The Mar Menor is only one of innumerous similar ecosystems that are just as fragile and subject to extreme weather events. The Ria Formosa, a mesotidal lagoon in southern Portugal, is reported to suffer major disruptions in ecosystem balance due to extreme rainfall and oceanic upwelling [37]. The Rodrigo de Freitas Lagoon, in southwestern Brazil, described contrasting values in transparency, dissolved oxygen, and chlorophyll-a, as well as harmful bacterial presence following heavy rainfall rates [38]. Furthermore, extreme El Niño and La Niña events have been reported to influence the harvest period and exposure to pathogens in shellfish in the Mississippi Sound, USA [39]. Coastal lagoon management proposals have been carried out in the past, with the goal of maintaining the ecosystem services provided for humans. Nowadays, there is further need to expand such management to address climate change, which will not only affect ecosystem health but also bring consequences for the population in general [40].

5. Conclusions

Extreme weather events have long-lasting rippling impacts on the affected ecosystems. An unexpected increase in rainfall can have devastating effects, not only for urban areas with flooding and landslides but especially for natural ecosystems, which require a level of homeostasis that takes time and is very fragile to maintain. Climate change rates contribute to such events and do not allow for ecosystem recovery, because the events are close in time and becoming ever more frequent. Because the physicochemical properties of a natural ecosystem are all interconnected, these circumstances create a cascade effect that can permanently compromise their functioning and be detrimental, not only for the ecosystem survival but also for the plethora of organisms that directly or indirectly depend on it, of which the human race is one.

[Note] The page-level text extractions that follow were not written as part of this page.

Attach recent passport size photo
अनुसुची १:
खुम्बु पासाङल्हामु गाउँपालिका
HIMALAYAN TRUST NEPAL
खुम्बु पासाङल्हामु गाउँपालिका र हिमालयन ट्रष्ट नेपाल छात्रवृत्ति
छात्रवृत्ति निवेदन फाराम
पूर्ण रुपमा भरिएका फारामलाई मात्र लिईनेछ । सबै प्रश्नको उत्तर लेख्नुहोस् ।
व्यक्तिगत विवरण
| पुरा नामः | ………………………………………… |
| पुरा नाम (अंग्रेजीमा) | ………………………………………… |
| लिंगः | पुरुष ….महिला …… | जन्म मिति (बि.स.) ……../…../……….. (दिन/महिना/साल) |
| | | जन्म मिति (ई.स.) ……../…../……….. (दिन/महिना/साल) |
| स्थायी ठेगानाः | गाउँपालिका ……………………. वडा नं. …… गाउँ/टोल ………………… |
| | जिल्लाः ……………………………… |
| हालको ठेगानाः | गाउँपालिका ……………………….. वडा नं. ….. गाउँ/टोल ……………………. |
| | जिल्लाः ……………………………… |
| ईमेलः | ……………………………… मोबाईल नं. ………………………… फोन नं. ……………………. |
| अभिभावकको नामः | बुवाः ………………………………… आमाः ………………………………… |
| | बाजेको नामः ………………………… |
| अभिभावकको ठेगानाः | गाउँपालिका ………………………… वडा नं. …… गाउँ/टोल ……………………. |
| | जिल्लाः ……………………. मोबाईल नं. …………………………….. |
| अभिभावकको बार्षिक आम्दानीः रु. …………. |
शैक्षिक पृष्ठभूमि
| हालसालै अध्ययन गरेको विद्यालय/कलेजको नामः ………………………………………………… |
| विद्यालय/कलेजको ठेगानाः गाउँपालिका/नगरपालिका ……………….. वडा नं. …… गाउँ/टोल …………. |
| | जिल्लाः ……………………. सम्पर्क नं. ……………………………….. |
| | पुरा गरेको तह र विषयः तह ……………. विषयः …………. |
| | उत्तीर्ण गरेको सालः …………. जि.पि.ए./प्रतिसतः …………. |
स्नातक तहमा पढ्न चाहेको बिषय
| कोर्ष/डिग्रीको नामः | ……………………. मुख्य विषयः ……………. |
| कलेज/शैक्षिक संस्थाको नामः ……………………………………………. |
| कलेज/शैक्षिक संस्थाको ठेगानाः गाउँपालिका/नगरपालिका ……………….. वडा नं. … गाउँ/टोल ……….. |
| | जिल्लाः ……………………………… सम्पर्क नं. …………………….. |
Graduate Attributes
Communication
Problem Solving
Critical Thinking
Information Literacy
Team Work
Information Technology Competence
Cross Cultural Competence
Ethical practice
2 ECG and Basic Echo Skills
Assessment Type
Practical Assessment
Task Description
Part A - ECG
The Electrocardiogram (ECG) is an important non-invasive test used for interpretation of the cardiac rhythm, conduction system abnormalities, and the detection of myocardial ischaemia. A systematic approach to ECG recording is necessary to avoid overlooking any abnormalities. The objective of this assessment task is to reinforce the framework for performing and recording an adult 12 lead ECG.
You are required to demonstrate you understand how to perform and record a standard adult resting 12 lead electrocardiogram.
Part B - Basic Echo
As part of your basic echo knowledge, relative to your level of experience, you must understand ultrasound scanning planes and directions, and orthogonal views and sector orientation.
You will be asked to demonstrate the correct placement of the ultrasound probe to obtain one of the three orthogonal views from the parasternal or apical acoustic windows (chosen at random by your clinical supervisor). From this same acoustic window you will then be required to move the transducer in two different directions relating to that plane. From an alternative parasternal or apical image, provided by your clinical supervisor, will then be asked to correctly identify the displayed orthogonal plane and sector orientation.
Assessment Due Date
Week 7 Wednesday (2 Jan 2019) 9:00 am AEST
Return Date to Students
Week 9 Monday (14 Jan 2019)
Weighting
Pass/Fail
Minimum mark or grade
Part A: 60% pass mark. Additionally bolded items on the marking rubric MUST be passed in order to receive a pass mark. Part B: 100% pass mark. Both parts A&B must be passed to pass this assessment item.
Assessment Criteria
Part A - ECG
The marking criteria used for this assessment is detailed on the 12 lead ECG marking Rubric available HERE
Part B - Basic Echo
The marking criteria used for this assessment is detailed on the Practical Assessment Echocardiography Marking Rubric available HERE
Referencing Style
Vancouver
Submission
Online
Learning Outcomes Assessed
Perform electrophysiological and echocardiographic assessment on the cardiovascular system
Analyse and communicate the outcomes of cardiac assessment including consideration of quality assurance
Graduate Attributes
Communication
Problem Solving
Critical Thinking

Because coastal lagoons are highly productive albeit fragile ecosystems, the presented seawater parameter analysis in contrast with extreme weather events might serve as a pilot study that can be further applied and tailored to fit different environmental contexts around the world.

These analyses can assist in designing the mitigation actions needed to cope with climate change rates within damaged territories, as well as comprehensive management plans that take into consideration all aspects that might contribute to the decline of natural ecosystems due to pollution from agricultural and urban area runoff.